They Came, They Saw, They Left Immediately
They understood the situation and chose not to engage
Let’s assume the unthinkable has already happened. The universe got bored and sent its best tourists.
They are out there right now. Not your grainy Navy footage. Not your congressional slideshow. I mean the real operators. A civilization so far ahead they treat faster-than-light travel the way you treat an Uber. Protein folding. Solved. War. Ancient history. Scarcity. A bad joke they tell at dinner.
And for reasons no sane species could justify, they pick Earth.
April 2026. Perfect timing. The place is buzzing. Donald Trump is on his own platform promising to crack open the government’s UFO files like a piñata. This comes after Barack Obama went on a podcast and shrugged, more or less, “Yeah, they’re probably out there, I just never saw them.” That was enough to send the natives into a frenzy. Now we are waiting for disclosure the way people wait for a delayed flight that keeps getting pushed back another hour with no explanation.
The aliens arrive. They do a slow pass over the atmosphere. They scan the data.
And then they hesitate.
Because what they see is not encouraging.
They see a species that cracked the atom and used it as a threat. Built networks that connect the entire planet and filled them with arguments about whether reality exists. Heated its own biosphere to a rolling boil while holding committee meetings about whether the thermometer is broken. They see a dominant power structure where volume beats wisdom and money beats both.
They check the timestamp. Yes. This is the current version.
Down below, the big reveal is stuck in bureaucratic molasses. No clear files. No dates. No urgency. The truth about the cosmos is being processed with the same efficiency as a lost form at the DMV. Somewhere, Harvard’s Avi Loeb is already on record saying if you looked at Earth from a distance, you would be disappointed. Most of our resources go into figuring out how not to kill each other, or how to do it faster when we fail.

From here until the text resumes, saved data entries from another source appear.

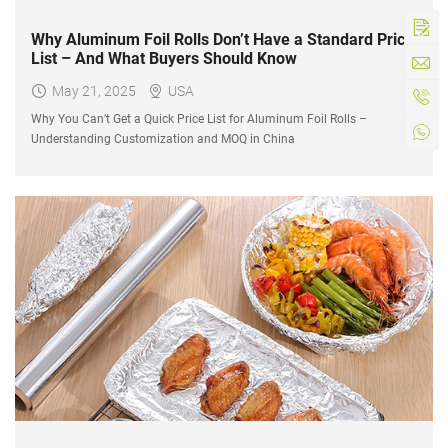
Why Aluminum Foil Rolls Don’t Have a Standard Price
List – And What Buyers Should Know
May 21, 2025
USA
Why You Can’t Get a Quick Price List for Aluminum Foil Rolls –
Understanding Customization and MOQ in China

That is one of our smartest people talking.
Now imagine a species that retired from war before your ancestors figured out agriculture.
They would not need a translator to understand what they are looking at. They would need a polite word for it. They would not have one.
We spend all our time asking what they look like. Eyes. Skin. Ships. Smell. We sketch them like suspects in a cosmic lineup. Meanwhile, we have never seriously asked the only question that matters.
What do we look like to them.
From orbit, the résumé is schizophrenic. Moon landing. Genome mapping. John Coltrane blowing a hole through the known emotional spectrum. Hospitals. Libraries. Acts of quiet grace that never make the news.
Also. Efficient killing machines. Endless conflict. A climate problem we argue about like drunk men debating a bar tab while the building burns.
They would circle. They would observe. They would take notes.
If they have a classification system, we are in a category with a warning label.
Back on Earth, officials like Sean Kirkpatrick are preparing everyone for disappointment. No new revelations. Nothing to see. Either the cupboard is empty or someone hid the food so well even the cooks cannot find it.
Then you get a more optimistic voice. Edwin Bergin says if a species traveled this far, they would show themselves. Otherwise why bother.
That assumes curiosity beats caution.
You watch a slow-motion car crash. You do not jump into it.
So maybe they sit. They watch. They treat Earth like a long-running series with uneven writing and moments of accidental brilliance. A civilization that swings between genius and self-sabotage with no stable middle.
Will they fix the climate? Will they stop shooting each other? Will they grow up before they burn the set down?
And here is the uncomfortable part. We are not just the chaos. We are also the signal buried under it. The same species launched Voyager into interstellar space. The same species wrote “A Love Supreme.” The same species pulls strangers out of floods and builds something again after every collapse.
From a distance, though, the worst clips run on a loop.
If they are watching, and I suspect they are, the message is simple.
Some of us see the problem. Some of us are trying.
The rest are still arguing about weather balloons.
Cosmically speaking, we are newborns with access to matches. About 300,000 years old as a species. Roughly 10,000 years into anything you would call civilization. No rehearsal. No supervision. Just a young band on stage, still arguing about the key while the audience waits.
The only real question is duration. Do we last long enough to get good?
Or this.
They never left.
Not ships over cities. Nothing so theatrical. Something quieter. Embedded. Watching from angles we trained ourselves to ignore. Pilots track objects that move like physics is optional. Instruments pick up things that behave like they read the radar instead of reacting to it.
And long before radar, you had stories. Persia. Vedic texts. The Dogon people. The Hopi. No contact. Same reports. Beings from the sky handing down knowledge like contraband.
We called them gods because we had no better word.
Maybe “visitation” is the wrong idea. Maybe presence is closer. Something that predates our arguments, our borders, our brief, noisy run at dominance.
Something that has been here long enough to know how this usually ends.
And is still watching to see if this time is different.